I am writing a library of Pandas routines that needs to be able to deal with dates in data frames that are potentially of different types. Specifically, I get different combinations of types datetime.date
and pandas._libs.tslib.Timestamp
quite a bit. This is reported (and confirmed by my testing) to be related to frames having had a multi-index set and then reset. (See my earlier question What changes type of date in this pandas code?, which addresses the issue of the type being changed when going back and forth from multi-index.)
Here's a short (but contrived) example:
import pandas as pd
df = pd.DataFrame(
data={
'date' : ['2019-01-01', '2019-01-02', '2019-01-03'],
'value' : [1, 2, 3],
'other' : [11, 12, 13]
}
)
df.date = pd.to_datetime(df.date).dt.date
print df.head()
date other value
0 2019-01-01 11 1
1 2019-01-02 12 2
2 2019-01-03 13 3
df_reindex = df.set_index(['date','other']).reset_index()
date other value
0 2019-01-01 11 1
1 2019-01-02 12 2
2 2019-01-03 13 3
print pd.merge(df, df_reindex, on='date')
Empty DataFrame
Columns: [date, other_x, value_x, other_y, value_y]
Index: []
print pd.merge(df, df, on='date')
date other_x value_x other_y value_y
0 2019-01-01 11 1 11 1
1 2019-01-02 12 2 12 2
2 2019-01-03 13 3 13 3
print pd.merge(df_reindex, df_reindex, on='date')
date other_x value_x other_y value_y
0 2019-01-01 11 1 11 1
1 2019-01-02 12 2 12 2
2 2019-01-03 13 3 13 3
print type(df.date[0])
<type 'datetime.date'>
print type(df_reindex.date[0])
<class 'pandas._libs.tslib.Timestamp'>
Here both df
and df_reindex
have essentially the same data content, but, because of the type having been changed inside of Pandas at the point of the set_index
, the merge between them is empty while the "self-merge" between either of the two with itself gives the expected (albeit, in the contrived case here, redundant and trivial) result.
Real cases, of course, reach this point without having set and reset the index capriciously like this - The real data passes through multiple bits of code performing different operations with different indexing requirements at different stages, and the merge is between frames that have some non-overlapping columns.
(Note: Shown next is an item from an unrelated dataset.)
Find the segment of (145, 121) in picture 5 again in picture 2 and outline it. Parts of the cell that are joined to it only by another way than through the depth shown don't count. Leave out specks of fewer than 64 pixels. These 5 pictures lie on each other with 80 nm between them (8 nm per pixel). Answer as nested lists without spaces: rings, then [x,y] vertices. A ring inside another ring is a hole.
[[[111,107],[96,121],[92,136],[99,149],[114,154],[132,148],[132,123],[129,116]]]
There's a comment on my other question about using NumPy datetimes instead, but that seems futile, as the conversion apparently results in one of the two problematic data types, i.e. the underlying Pandas class:
df_numpy = df.copy()
df_numpy.date = df.date.apply(np.datetime64)
print type(df.date[0])
<type 'datetime.date'>
print type(df_numpy.date[0])
<class 'pandas._libs.tslib.Timestamp'>
(Not to mention that I'm working within an existing framework so it may not be possible to force all frames to have NumPy types instead of Pandas types at this point.)
What I need to do is be able to merge tables inside the library code, whether or not they have been so manipulated by the caller outside of my control. The data frames that I get as inputs cannot be changed. I could copy them and implement a direct conversion on the copies (as here pandas merge on date column issue) but the frames are sometimes large and I don't want to copy them unless there's no other option.
Is there a way to get the merge to recognize these as equivalent? If not, is there a best-practice choice of date format that avoids the conversion issue exposed here?